(Excerpts from a dataset)
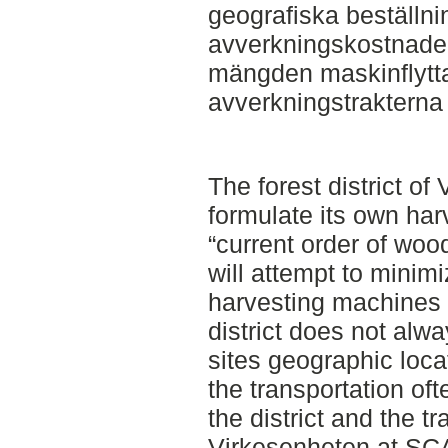
geografiska beställni
avverkningskostnade
mängden maskinflytt
avverkningstrakterna
The forest district o
formulate its own har
“current order of wood
will attempt to minim
harvesting machines b
district does not alw
sites geographic locat
the transportation of
the district and the t
Virkesenheten at SCA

* [Problem details] Show every line of the data that includes the string "district".

* [Expected output]
The forest district o
district does not alw
the district and the t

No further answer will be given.